- Combined diesel and gas
- 1 * GE LM2500 gas turbine
- 2 * Navantia MAN 16V32/40 diesel generators
- 2 * Siemens Navantia azimuth thrusters
- Up to 110 vehicles
- Heavy vehicle deck: 1,410 m2 (15,200 sq ft)
- Light vehicle deck: 1,880 m2 (20,200 sq ft)
- 4 × LLC
- Giraffe AMB radar, Saab 9LV combat system
- AN/SLQ-25 Nixie towed torpedo decoy
- Nulka missile decoy
- 4 * Rafael Typhoon 25 mm remote weapons systems
- 6 * 12.7 mm machine guns
- 8 helicopters (standard)
- 18 helicopters (maximum hangar space)
- Flight deck with 13 degree ski-jump, 6 in-line deck landing spots
HMAS Adelaide (L01) is the second of two Canberra-class landing helicopter dock (LHD) ships of the Royal Australian Navy. Construction of the ship started at Navantia's Spanish shipyard with steel-cutting in February 2010. The ship was laid down in February 2011, and launched on 4 July 2012. Delivery to Australia for fitting out at BAE Systems Australia's facilities in Victoria was scheduled for 2013, but did not occur until early 2014. Despite construction delays and predictions the ship was commissioned in December 2015.
The Canberra-class design is based on the warship Juan Carlos I, built by Navantia for the Spanish Navy. The contract was awarded to Navantia and Australian company Tenix Defence following a request for tender which ran from February 2004 to June 2007, beating the enlarged Mistral-class design offered by the French company Direction des Constructions Navales. Adelaide has the same physical dimensions as Juan Carlos I, but differs in the design of the island superstructure and the internal layout, in order to meet Australian conditions and requirements. Unlike the Spanish vessel, the Australian ships are built to meet Lloyd's Naval Rules.
The Canberra-class vessels are 230.82 metres (757.3 ft) long overall, with a maximum beam of 32 metres (105 ft), and a maximum draught of 7.08 metres (23.2 ft). At full load, Adelaide will displace 27,500 tonnes (27,100 long tons; 30,300 short tons), making the Canberra-class ships the largest vessels to serve in the RAN. Propulsion is provided by two Navantia Siemens 11-megawatt (15,000 hp) azimuth thrusters, each with an onboard electric motor, driving two 4.5-metre (15 ft) diameter propellers. The electricity is provided by a Combined diesel-electric and gas system, with a single General Electric LM2500 turbine producing 19,160 kilowatts (25,690 hp), supported by two Navantia MAN 16V32/40 diesel generators, each providing 7,448 kilowatts (9,988 hp).
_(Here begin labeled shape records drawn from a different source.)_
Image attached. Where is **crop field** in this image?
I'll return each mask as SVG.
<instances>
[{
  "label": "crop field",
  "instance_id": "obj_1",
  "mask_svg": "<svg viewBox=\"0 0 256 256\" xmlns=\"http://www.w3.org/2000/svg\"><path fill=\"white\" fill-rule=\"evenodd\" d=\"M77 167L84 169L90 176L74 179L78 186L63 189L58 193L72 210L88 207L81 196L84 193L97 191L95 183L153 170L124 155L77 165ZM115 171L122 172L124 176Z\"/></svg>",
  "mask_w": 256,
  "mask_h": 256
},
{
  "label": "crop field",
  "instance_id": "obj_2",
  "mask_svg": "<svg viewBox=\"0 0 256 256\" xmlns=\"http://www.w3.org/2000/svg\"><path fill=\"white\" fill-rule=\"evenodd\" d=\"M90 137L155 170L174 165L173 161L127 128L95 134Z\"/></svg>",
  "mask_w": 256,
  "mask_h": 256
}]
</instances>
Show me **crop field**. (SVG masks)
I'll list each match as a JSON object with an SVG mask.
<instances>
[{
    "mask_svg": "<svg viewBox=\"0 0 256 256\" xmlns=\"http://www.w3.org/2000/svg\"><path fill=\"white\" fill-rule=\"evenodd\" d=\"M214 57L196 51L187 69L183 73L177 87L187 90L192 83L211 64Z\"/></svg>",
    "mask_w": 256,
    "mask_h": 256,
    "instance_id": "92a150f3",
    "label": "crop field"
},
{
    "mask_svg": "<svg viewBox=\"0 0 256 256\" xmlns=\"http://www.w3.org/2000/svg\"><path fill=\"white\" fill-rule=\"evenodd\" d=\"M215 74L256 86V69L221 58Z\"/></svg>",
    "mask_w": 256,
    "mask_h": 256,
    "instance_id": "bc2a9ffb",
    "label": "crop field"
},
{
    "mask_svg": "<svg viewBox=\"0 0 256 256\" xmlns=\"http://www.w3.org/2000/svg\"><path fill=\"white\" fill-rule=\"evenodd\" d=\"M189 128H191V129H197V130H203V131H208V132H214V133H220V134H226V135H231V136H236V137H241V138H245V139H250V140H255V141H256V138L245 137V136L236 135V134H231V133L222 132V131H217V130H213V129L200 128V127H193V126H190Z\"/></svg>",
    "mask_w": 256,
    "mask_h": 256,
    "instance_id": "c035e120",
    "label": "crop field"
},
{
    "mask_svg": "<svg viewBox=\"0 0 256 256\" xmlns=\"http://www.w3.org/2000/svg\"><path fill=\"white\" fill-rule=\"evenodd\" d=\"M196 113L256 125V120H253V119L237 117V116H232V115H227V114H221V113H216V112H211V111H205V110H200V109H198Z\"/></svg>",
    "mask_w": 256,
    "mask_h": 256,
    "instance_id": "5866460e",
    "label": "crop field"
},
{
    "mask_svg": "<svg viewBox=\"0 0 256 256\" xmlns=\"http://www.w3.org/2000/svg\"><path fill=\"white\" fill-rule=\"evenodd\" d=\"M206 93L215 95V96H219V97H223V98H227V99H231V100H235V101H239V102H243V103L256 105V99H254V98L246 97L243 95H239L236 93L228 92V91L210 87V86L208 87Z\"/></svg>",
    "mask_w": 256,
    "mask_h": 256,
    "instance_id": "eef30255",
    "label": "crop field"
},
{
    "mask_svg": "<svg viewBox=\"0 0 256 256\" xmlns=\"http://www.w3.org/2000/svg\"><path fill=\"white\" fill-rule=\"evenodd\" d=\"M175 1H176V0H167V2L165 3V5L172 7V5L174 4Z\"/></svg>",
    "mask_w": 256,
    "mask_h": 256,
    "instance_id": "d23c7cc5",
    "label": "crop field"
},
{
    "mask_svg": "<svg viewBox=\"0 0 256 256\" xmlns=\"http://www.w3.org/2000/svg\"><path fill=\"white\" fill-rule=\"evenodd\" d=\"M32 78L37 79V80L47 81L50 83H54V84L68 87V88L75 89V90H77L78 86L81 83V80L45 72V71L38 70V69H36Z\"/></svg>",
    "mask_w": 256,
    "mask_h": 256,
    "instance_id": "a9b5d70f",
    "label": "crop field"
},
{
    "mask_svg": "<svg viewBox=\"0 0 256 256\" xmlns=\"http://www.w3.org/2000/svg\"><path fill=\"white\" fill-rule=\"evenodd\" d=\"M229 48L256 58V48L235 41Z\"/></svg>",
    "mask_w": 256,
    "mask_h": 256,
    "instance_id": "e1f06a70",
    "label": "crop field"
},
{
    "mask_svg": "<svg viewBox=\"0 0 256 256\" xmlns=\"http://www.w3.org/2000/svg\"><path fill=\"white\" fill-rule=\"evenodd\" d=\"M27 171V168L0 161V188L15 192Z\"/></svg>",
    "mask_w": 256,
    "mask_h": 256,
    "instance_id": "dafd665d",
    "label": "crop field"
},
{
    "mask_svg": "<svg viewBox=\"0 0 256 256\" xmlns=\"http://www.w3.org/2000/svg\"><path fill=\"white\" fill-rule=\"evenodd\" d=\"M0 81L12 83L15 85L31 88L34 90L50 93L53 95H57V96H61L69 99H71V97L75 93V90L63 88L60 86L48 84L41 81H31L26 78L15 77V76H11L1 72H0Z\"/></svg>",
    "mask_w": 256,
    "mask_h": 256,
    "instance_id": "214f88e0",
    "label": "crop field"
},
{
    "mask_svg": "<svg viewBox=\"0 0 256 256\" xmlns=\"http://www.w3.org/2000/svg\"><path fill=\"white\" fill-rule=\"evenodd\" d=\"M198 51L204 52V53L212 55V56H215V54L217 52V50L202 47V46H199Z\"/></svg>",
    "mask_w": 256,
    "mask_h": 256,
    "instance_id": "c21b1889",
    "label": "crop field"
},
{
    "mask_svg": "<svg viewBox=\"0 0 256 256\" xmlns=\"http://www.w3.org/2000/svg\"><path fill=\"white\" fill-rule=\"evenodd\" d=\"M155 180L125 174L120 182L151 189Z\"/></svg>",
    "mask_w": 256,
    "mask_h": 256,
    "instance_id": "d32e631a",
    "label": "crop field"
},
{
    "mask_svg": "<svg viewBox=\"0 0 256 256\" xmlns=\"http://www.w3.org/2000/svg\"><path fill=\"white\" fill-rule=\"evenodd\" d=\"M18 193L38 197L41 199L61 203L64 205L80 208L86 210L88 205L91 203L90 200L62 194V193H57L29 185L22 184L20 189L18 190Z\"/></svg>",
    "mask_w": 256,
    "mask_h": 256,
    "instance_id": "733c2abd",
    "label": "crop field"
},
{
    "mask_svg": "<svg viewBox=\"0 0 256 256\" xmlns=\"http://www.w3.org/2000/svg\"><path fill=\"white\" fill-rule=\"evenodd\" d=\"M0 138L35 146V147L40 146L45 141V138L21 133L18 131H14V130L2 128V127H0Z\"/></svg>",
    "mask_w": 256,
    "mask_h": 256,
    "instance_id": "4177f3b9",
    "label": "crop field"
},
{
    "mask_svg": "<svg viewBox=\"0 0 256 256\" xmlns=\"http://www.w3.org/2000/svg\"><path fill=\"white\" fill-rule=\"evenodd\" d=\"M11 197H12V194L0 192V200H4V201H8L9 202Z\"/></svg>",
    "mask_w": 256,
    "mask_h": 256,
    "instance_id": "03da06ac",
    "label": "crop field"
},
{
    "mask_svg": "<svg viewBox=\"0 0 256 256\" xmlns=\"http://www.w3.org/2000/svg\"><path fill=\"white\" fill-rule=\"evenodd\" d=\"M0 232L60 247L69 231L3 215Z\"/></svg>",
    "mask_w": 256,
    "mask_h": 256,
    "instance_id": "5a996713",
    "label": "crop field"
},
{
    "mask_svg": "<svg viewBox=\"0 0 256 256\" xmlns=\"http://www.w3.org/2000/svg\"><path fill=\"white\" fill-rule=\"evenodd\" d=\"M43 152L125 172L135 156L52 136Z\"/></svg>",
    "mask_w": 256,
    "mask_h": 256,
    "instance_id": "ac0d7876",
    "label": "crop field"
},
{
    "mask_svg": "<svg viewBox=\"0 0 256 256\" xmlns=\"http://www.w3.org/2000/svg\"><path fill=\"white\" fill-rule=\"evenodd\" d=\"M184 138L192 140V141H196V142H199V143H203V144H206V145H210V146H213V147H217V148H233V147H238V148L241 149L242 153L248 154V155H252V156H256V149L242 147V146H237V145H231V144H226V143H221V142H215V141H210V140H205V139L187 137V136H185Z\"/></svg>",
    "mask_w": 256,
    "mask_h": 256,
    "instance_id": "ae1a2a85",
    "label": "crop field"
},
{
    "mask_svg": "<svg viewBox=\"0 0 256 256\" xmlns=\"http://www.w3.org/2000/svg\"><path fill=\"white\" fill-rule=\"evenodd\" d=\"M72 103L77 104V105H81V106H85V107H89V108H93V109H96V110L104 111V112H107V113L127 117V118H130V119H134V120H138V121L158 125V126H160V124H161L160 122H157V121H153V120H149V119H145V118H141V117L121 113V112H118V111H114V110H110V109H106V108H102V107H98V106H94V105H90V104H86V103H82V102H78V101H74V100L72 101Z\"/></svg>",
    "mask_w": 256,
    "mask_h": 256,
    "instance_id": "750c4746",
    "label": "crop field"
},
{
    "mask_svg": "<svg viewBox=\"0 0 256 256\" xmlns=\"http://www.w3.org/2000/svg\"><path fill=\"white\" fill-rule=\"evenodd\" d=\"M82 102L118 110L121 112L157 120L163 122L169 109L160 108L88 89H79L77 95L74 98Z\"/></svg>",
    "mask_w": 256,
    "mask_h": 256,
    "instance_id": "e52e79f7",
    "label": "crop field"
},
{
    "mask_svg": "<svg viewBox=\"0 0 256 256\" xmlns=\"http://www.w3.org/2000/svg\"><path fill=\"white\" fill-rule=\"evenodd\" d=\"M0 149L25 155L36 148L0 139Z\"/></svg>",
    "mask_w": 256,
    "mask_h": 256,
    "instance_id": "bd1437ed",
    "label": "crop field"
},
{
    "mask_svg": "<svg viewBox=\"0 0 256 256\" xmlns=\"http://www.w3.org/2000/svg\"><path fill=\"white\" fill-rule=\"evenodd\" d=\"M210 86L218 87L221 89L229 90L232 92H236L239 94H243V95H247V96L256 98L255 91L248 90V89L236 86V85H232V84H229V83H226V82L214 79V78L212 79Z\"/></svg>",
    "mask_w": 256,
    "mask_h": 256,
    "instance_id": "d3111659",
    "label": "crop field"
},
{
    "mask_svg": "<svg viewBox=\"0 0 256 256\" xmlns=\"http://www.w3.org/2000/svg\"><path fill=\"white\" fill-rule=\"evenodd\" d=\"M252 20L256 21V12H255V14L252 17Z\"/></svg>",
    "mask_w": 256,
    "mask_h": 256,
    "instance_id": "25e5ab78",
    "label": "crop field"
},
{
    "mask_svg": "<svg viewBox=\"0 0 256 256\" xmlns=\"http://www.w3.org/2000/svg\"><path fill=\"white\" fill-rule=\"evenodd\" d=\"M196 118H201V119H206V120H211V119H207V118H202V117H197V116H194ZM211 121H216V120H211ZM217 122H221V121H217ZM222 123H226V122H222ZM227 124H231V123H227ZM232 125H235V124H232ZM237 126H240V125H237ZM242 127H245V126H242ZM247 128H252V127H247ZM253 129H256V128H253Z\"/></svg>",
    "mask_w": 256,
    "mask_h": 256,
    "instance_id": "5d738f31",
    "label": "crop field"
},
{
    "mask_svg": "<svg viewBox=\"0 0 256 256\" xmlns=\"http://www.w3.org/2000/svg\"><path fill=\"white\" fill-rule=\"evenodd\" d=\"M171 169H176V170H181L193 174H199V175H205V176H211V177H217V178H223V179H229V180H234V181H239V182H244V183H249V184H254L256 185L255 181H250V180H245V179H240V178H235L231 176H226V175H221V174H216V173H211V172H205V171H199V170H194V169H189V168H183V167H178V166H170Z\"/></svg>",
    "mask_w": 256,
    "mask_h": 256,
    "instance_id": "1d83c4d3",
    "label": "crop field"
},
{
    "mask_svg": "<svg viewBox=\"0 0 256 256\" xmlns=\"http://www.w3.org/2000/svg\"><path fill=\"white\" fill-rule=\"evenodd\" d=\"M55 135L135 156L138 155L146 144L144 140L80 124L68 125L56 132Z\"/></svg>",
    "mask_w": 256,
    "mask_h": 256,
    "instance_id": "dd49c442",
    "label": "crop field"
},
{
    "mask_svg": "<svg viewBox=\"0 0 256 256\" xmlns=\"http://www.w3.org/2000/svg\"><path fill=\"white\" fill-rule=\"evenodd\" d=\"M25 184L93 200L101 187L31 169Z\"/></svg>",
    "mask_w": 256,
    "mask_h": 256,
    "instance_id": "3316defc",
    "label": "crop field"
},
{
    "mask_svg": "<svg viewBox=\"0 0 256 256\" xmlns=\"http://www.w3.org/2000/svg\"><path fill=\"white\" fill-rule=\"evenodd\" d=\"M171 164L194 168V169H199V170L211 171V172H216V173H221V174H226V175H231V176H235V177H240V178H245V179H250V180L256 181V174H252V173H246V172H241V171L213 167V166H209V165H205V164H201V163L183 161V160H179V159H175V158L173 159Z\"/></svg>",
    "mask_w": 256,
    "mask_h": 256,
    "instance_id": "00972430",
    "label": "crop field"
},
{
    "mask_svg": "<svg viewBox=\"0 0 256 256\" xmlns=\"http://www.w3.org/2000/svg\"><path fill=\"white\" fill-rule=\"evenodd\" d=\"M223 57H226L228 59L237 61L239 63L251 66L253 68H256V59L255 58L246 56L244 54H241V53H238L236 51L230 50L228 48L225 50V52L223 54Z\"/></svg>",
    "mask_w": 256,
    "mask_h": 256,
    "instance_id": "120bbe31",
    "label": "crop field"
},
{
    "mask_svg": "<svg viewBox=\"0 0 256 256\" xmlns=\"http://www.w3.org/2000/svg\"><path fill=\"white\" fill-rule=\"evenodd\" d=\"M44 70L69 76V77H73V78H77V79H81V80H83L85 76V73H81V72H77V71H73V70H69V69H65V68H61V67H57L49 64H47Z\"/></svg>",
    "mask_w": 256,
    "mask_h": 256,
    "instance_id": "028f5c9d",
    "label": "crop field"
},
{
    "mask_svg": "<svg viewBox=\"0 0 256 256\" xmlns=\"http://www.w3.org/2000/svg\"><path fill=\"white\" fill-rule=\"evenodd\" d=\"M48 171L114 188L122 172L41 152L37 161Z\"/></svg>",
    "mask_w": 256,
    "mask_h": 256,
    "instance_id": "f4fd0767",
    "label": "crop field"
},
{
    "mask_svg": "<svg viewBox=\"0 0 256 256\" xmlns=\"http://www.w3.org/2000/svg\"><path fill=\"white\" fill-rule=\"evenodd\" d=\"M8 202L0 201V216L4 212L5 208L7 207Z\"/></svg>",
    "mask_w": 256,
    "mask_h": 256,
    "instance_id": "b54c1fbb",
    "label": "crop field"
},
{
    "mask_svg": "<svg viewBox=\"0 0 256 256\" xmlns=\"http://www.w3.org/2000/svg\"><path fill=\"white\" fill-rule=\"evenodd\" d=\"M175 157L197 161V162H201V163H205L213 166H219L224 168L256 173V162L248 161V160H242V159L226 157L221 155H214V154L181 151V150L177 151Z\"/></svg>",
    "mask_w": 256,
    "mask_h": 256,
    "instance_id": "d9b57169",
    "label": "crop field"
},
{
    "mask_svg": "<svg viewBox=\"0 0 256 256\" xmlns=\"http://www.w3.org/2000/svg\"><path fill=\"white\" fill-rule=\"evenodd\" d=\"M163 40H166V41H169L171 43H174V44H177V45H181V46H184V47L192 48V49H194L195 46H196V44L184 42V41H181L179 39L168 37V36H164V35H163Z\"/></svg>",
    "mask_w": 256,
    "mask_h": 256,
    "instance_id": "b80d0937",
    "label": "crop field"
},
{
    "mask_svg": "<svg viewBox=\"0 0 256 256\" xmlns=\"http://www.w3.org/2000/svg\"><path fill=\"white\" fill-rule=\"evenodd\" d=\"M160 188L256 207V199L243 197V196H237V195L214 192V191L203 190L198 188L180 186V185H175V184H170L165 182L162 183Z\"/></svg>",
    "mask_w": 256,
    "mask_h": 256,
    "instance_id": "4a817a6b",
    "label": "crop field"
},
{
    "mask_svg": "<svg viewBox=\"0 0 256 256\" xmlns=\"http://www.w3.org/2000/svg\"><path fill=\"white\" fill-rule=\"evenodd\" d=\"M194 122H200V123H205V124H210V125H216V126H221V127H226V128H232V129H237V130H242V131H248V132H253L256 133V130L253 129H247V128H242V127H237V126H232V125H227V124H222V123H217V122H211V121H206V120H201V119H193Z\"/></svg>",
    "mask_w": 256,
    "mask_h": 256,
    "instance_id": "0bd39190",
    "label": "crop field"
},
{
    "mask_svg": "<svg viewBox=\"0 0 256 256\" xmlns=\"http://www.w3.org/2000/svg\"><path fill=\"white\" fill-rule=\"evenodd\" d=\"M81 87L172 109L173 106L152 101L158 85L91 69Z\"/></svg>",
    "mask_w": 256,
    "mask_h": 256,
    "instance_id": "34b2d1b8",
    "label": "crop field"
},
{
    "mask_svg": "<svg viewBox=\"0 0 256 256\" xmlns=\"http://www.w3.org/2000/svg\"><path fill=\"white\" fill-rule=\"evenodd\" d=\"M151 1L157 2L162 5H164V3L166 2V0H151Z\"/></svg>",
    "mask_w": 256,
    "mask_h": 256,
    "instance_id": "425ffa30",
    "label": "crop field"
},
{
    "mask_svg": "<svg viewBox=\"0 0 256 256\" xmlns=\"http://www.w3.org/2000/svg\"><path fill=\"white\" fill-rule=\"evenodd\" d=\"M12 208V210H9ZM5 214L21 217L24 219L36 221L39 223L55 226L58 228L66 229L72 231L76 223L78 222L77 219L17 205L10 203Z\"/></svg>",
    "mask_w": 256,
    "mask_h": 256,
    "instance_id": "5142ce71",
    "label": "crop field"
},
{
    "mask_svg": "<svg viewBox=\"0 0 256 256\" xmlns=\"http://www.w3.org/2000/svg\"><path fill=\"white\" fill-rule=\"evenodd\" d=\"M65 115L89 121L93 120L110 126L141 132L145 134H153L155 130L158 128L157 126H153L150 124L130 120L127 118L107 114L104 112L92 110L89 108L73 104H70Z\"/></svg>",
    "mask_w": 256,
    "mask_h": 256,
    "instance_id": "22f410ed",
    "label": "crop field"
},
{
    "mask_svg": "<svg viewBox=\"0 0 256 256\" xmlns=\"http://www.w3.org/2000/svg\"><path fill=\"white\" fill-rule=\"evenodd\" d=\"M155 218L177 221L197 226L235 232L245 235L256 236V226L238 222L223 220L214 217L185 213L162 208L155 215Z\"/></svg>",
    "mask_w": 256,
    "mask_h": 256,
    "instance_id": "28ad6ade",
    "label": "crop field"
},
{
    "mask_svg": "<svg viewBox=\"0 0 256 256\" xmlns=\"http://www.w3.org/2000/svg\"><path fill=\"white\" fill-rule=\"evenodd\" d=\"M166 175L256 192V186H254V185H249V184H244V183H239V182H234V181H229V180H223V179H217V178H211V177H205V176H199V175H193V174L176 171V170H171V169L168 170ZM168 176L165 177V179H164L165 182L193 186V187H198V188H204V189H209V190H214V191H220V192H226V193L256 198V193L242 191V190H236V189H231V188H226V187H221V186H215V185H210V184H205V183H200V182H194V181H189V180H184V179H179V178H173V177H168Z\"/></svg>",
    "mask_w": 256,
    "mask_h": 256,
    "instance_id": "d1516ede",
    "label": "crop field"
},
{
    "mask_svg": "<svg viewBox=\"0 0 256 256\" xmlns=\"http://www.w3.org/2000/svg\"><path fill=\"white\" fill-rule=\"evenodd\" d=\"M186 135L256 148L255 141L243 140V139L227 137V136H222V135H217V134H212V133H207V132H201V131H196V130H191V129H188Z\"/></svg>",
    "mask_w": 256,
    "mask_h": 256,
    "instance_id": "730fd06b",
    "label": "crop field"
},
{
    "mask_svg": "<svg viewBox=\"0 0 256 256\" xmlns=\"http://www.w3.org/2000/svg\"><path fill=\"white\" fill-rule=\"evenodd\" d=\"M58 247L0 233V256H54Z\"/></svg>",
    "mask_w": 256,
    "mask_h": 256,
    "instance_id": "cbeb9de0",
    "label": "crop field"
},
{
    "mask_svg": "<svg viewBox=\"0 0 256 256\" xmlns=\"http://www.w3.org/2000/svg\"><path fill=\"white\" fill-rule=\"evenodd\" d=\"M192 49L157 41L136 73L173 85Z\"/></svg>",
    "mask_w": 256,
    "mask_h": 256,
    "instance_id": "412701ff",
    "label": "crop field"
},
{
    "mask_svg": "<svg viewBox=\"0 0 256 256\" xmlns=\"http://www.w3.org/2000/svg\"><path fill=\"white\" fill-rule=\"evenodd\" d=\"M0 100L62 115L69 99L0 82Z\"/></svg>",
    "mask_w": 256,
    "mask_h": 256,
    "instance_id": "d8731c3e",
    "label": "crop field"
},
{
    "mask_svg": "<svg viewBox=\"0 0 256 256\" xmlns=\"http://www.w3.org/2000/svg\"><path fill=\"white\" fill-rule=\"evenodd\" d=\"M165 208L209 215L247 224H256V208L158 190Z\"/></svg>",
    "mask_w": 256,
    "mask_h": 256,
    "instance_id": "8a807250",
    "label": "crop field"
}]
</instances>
Maximum speed is over 20 knots (37 km/h; 23 mph), with a maximum sustainable full-load speed of 19 knots (35 km/h; 22 mph), and an economical cruising speed of 15 knots (28 km/h; 17 mph). Economical range is 9,000 nautical miles (17,000 km; 10,000 mi).
The ship is fitted with a Saab 9LV Mark 4 combat management system. The sensor suite includes a Sea Giraffe 3D surveillance radar, and a Vampir NG infrared search and track system. For self-defence, the LHDs will be fitted with four Rafael Typhoon 25 mm remote weapons systems (one in each corner of the flight deck), six 12.7 mm machine guns, an AN/SLQ-25 Nixie towed torpedo decoy, and a Nulka missile decoy. Defence against aircraft and larger targets is to be provided by escort vessels and air support from the Royal Australian Air Force.
The LHDs will transport 1,046 soldiers and their equipment. Adelaide will be capable deploying a reinforced company of up to 220 soldiers at a time by airlift. Two vehicles decks (one for light vehicles, the other for heavy vehicles and tanks) have areas of 1,880 square metres (20,200 sq ft) and 1,410 square metres (15,200 sq ft) respectively, and between them can accommodate up to 110 vehicles. The well deck will carry up to four LHD Landing Craft, which can be launched and recovered in conditions up to Sea State 4. The flight deck can operate six MRH-90-size helicopters or four Chinook-size helicopters simultaneously, in conditions up to Sea State 5. A mix of MRH-90 transport helicopters and S-70B Seahawk anti-submarine helicopters will be carried: up to eight can be stored in the hangar deck, and the light vehicle deck can be repurposed to fit another ten. The ski-jump ramp of Juan Carlos I has been retained for the RAN ships, although fixed-wing flight operations are not planned for the ships.